In many ways I feel that in the last year I was able to find a new level of working strategies that work for me, especially as I meticulously documented my work methodology throughout the summer of 2016. By keeping record of how many words I write during a 365 day period, I now have a good idea for how much writing that I am capable of accomplishing within this time. I know, for example, that I could write more if necessary. At this experimental level, I have come to understand that my 30,000 words a year word count is more of a minimum requirement than a maximum outcome. In my current work situation, writing more than this would require more isolation from friends and family -- something that I am not willing to give up at this moment. But at a later date, when I need to be producing more writing, I am confident that I can find methods of doing so.

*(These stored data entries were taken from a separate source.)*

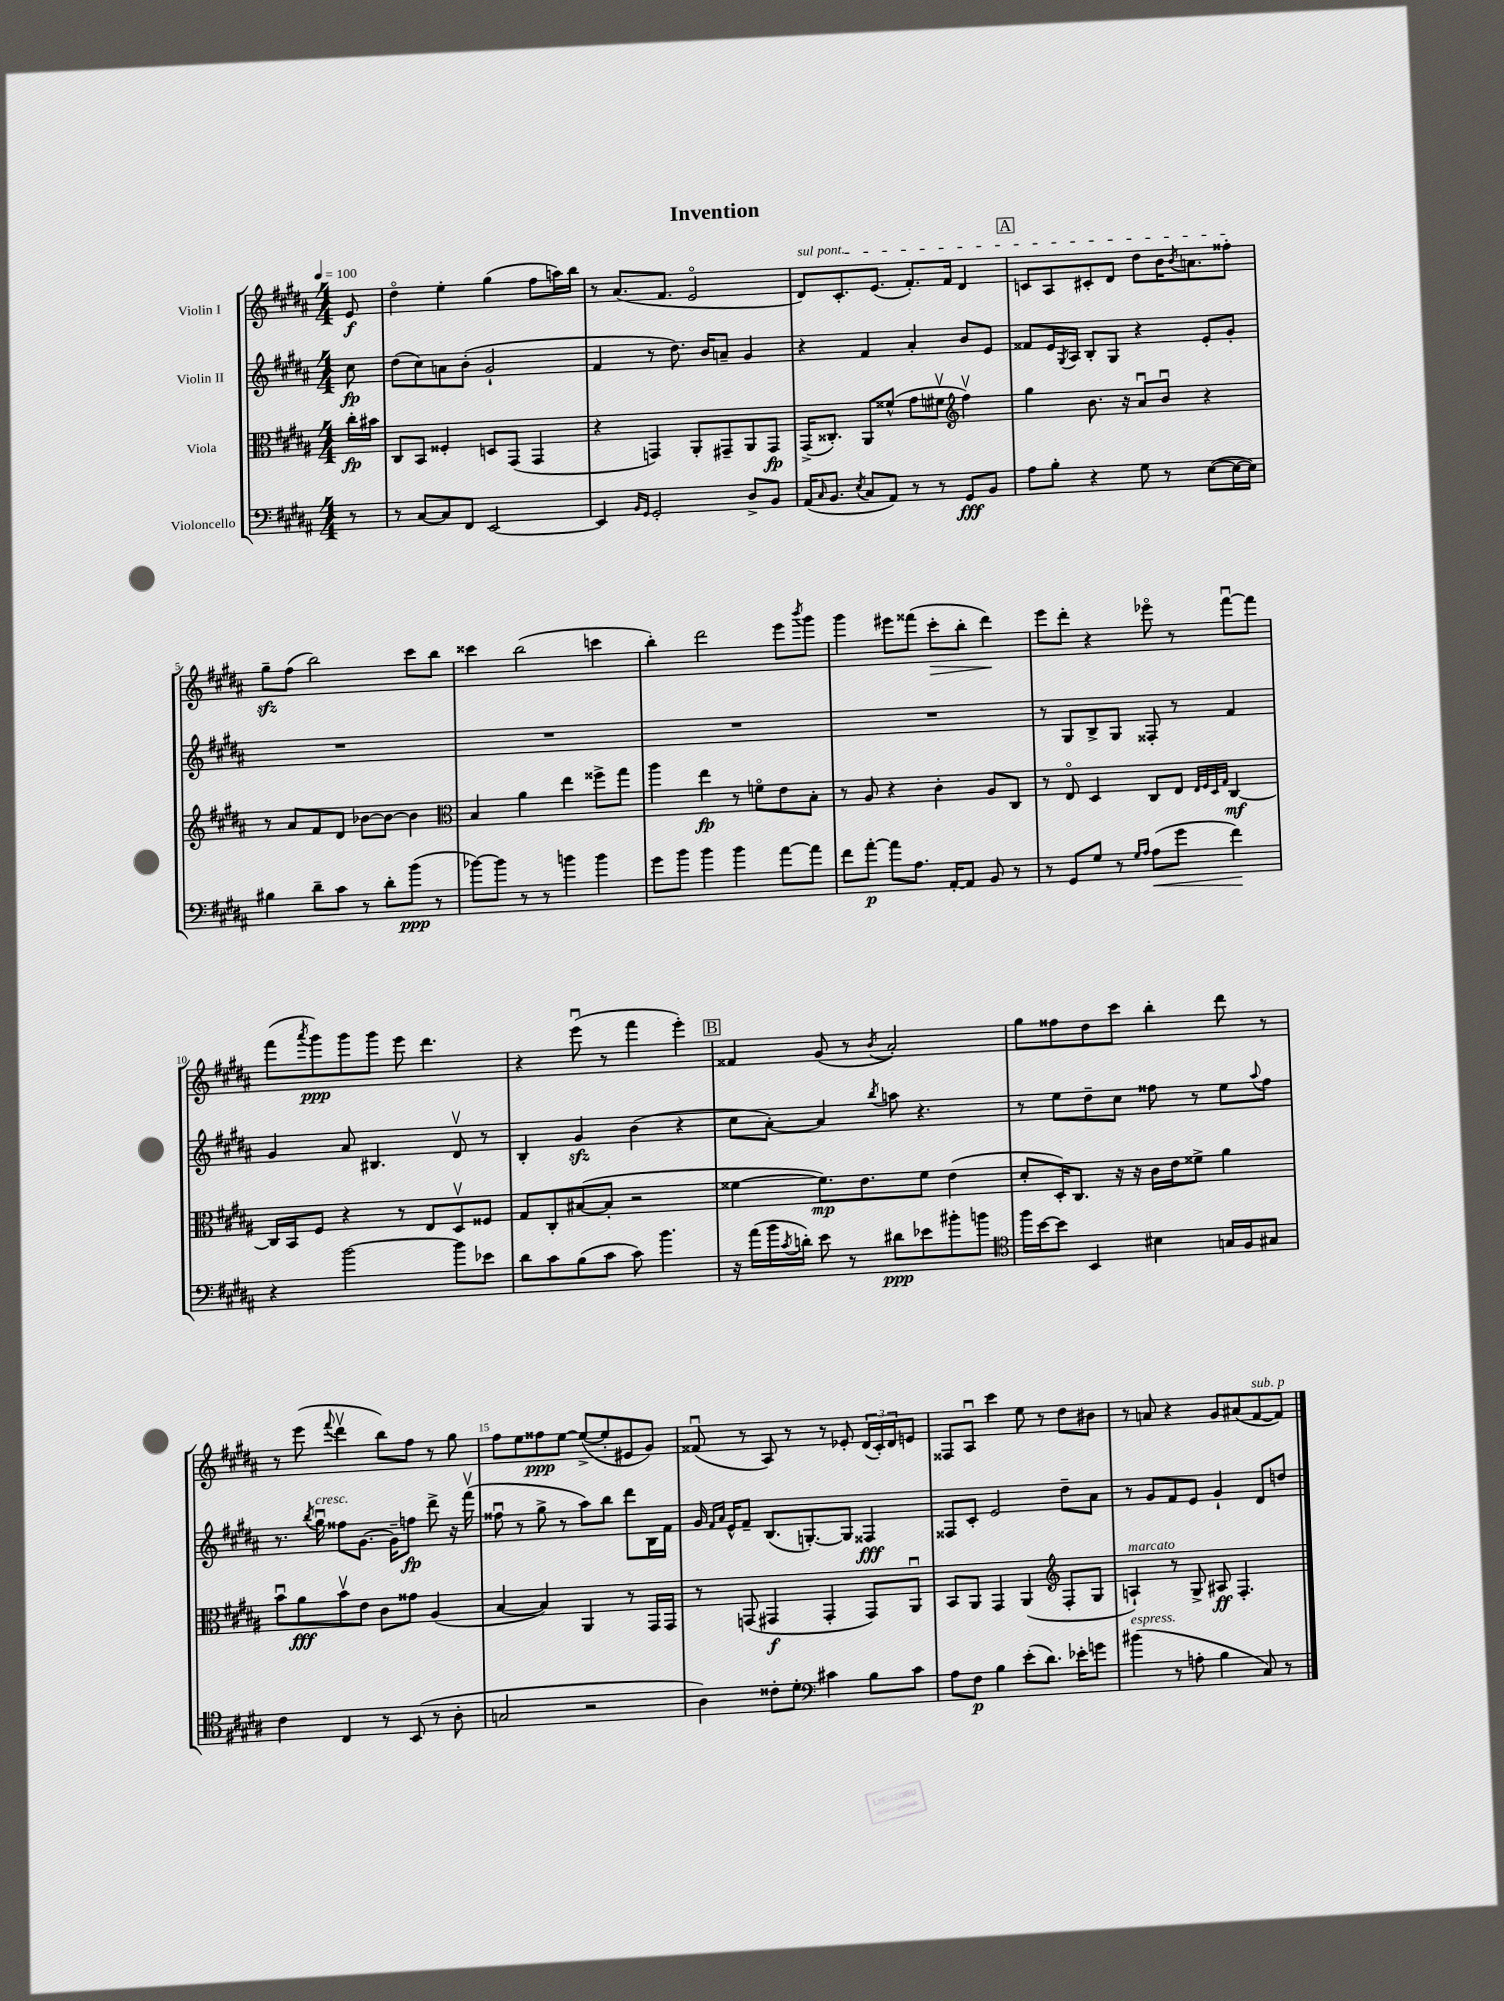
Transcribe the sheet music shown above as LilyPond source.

\header { title = "Invention" }
<<
\new StaffGroup <<
\new Staff = "s0" \with { instrumentName = "Violin I" } {
    \clef treble \key b \major \numericTimeSignature \time 4/4 \partial 8 \tempo 4 = 100
    e'8\f |
    dis''4\flageolet e''4-. gis''4( fis''8 a''16) b''16 |
    r8 ais'8.( fis'8. e'2\flageolet |
    \once \override TextSpanner.bound-details.left.text = \markup { \italic "sul pont." } dis'8\startTextSpan) cis'8.-. e'8.( fis'8.-.) fis'16 dis'4 |
    \mark \markup { \box "A" } c'8 ais8 cis'8-. dis'8 dis''8 b'16 \acciaccatura { b'8 } a'8. fisis''8-.\stopTextSpan |
    gis''8--\sfz fis''8( b''2) cis'''8 b''8 |
    cisis'''4 b''2( c'''4 |
    b''4-.) dis'''2 e'''8 \acciaccatura { b'''8 } gis'''8 |
    gis'''4 eis'''8 fisis'''8( cis'''8-.\> b''8-. dis'''4\!) |
    e'''8 dis'''8-. r4 ees'''8\flageolet r8 fis'''8~\downbow fis'''8 |
    fis'''8( \acciaccatura { ais'''8 } gis'''8\ppp) gis'''8 gis'''8 e'''8 dis'''4. |
    r4 e'''8\downbow( r8 fis'''4 e'''4-.) |
    \mark \markup { \box "B" } fisis'4 gis'8( r8 \acciaccatura { b'8 } ais'2-.) |
    gis''8 fisis''8 dis''8 cis'''8 b''4-. dis'''8 r8 |
    r8 e'''8( \appoggiatura { fis'''8 } dis'''4\upbow b''8) fis''8 r8 gis''8 |
    fis''8 e''8 fisis''8\ppp e''8~ e''8~->( e''8-. eis'8 gis'8) |
    fisis'8\downbow( r8 ais8) r8 r8 ees'8-. \tuplet 3/2 { dis'16( cis'16-.) dis'16 } e'8 |
    fisis8 ais8\downbow cis'''4 e''8 r8 dis''8 bis'8 |
    r8 a'8 r4 gis'8 ais'8( fis'8~^\markup { \italic "sub. p" } fis'8) \bar "|." |
}
\new Staff = "s1" \with { instrumentName = "Violin II" } {
    \clef treble \key b \major \numericTimeSignature \time 4/4 \partial 8
    cis''8\fp |
    dis''8( cis''8) a'8 b'8-.( gis'2-! |
    fis'4 r8 dis''8.) b'16 a'8-- gis'4 |
    r4 fis'4 ais'4-. b'8 e'8 |
    \mark \markup { \box "A" } fisis'8 e'16 \acciaccatura { gis8 } ais16 b8-. gis8 r4 e'8-. gis'8-. |
    R1 |
    R1 |
    R1 |
    R1 |
    r8 gis8 b8-> gis8 fisis8-. r8 fis'4 |
    gis'4 ais'8 bis4. dis'8\upbow r8 |
    b4-. gis'4\sfz b'4( r4 |
    \mark \markup { \box "B" } cis''8 ais'8~-.) ais'4 \acciaccatura { b''8 } a''8 r4. |
    r8 e''8 dis''8-- cis''8 fisis''8 r8 e''8 \appoggiatura { ais''8 } fisis''8 |
    r8. \acciaccatura { b''8 } gis''16\downbow^\markup { \italic "cresc." } fisis''8 gis'8.~ gis'16-- f''8\fp dis'''8-> r16 fis'''16\upbow( |
    fisis''8\downbow r8 gis''8-> r8 ais''8) b''8 dis'''8 b16 fis'16 |
    gis'16 \grace { fis'16 ais'16 } e'16-^ fis'8-- b8.( g8.~-.) g8 fisis4\fff |
    fisis8 cis'8-. e'2 dis''8-- ais'8 |
    r8 gis'8 fis'8 e'8 gis'4-! dis'8 d''8 \bar "|." |
}
\new Staff = "s2" \with { instrumentName = "Viola" } {
    \clef alto \key b \major \numericTimeSignature \time 4/4 \partial 8
    cis''16-.\fp bis'16 |
    cis8 b,8 fisis4-. d8 gis,8( gis,4 |
    r4 g,4) ais,8-. gis,8-- ais,8 gis,8\fp |
    gis,16->( cisis8.-.) ais,8 fisis'8-^( gis'8 fis'8\upbow \clef treble fis''4\upbow) |
    \mark \markup { \box "A" } gis''4 b'8. r16 ais'8\downbow b'8\downbow r4 |
    r8 ais'8 fis'8 dis'8 bes'8~ bes'8~ bes'4 |
    \clef alto b4 ais'4 e''4 fisis''8-> gis''8 |
    ais''4 e''4\fp r8 f'8\flageolet e'8 b8-. |
    r8 ais8 r4 cis'4-. ais8 cis8 |
    r8 e8\flageolet dis4 cis8 e8 \grace { e32 fis32 dis32 gis32 } cis4~\mf |
    cis16 b,16 fis8 r4 r8 e8 dis8\upbow fisis8 |
    gis8 cis8-. bis8~( bis8-. r2 |
    \mark \markup { \box "B" } fisis'4~ fisis'8.\mp) e'8. fisis'8 e'4( |
    dis'8-. dis16-.) cis8. r16 r16 cis'16 e'16 fisis'8-> ais'4 |
    b'8\downbow ais'8\fff b'8\upbow e'8 cis'8 gisis'8 ais4( |
    b4~ b4) ais,4 r8 gis,16 gis,16 |
    r8 g,8( gis,4\f gis,4-. gis,8) ais,8\downbow |
    b,8 ais,8 gis,4 ais,4( \clef treble fis8-. gis8 |
    a4-!^\markup { \italic "marcato" }) r8 gis8-> ais8\ff fis4.-. \bar "|." |
}
\new Staff = "s3" \with { instrumentName = "Violoncello" } {
    \clef bass \key b \major \numericTimeSignature \time 4/4 \partial 8
    r8 |
    r8 cis8~ cis8 fis,8 e,2~ |
    e,4 \grace { b,16 gis,16 } gis,2-. dis8-> b,8 |
    ais,16( \grace { cis16 } b,8. \acciaccatura { e8 } cis8 ais,8) r8 r8 gis,8\fff b,8 |
    \mark \markup { \box "A" } ais8 b8-. r4 gis8 r8 e8~( e16~ e16) |
    bis4 dis'8-- cis'8 r8 dis'8-. b'8\ppp( r8 |
    bes'8~) bes'8 r8 r8 b'4 b'4 |
    gis'8 b'8 b'4 b'4 ais'8~ ais'8 |
    fis'8 ais'8~-.\p ais'8 ais8. ais,16~-. ais,8 b,8 r8 |
    r8 gis,8 gis8 r8 \grace { gis16 ais16 } ais8\<( gis'8 fis'4\!) |
    r4 b'2~ b'8 ees'8 |
    dis'8 cis'8 b8( cis'8 cis'8) b'4. |
    \mark \markup { \box "B" } r16 ais'16( b'16 \acciaccatura { cis'8 } d'16-.) e'8 r8 dis'8\ppp ees'8 bis'8-. b'8 |
    \clef tenor fis''16 b'16~ b'8 b,4 bis4 g16 fis16 gis8 |
    cis'4 cis4 r8 b,8( r8 ais8-. |
    g2 r2 |
    ais4) cisis'8-. dis'8-. \clef bass cis'4 b8 cis'8 |
    ais8 fis8\p b4 e'8-.( dis'8.) ees'16-. g'8 |
    bis'4^\markup { \italic "espress." }( r8 a8-. b4 cis8) r8 \bar "|." |
}
>>
>>
\layout { \context { \Score \override BarNumber.break-visibility = ##(#f #t #t) barNumberVisibility = #(every-nth-bar-number-visible 5) } }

I have not read the book by Maggie Berg and Barbara Seeber, The Slow Professor: Challenging the Culture of Speed in the Academy (2016), but would guess that I would resonate with its contents as well. Slowing down and paying attention to the details of my work will be a goal that I will aim to achieve in 2017. During my undisturbed Fridays, I will continue to strive and find at least four solid hours of undistracted time for writing and thinking through problems that I cannot handle during my otherwise busy work week. During the week, it is only possible for me to find around two hours a day -- enough to get some concentrated work done but not enough to make the type of progress I want at the moment. 

Two years from the completion of my doctorate, I feel that I have found a new way of working as I begin my career. I still have places of refinement that need to take place and 2017 will be a year of discovering small habits that I will add to the over-all methods that I have established so far.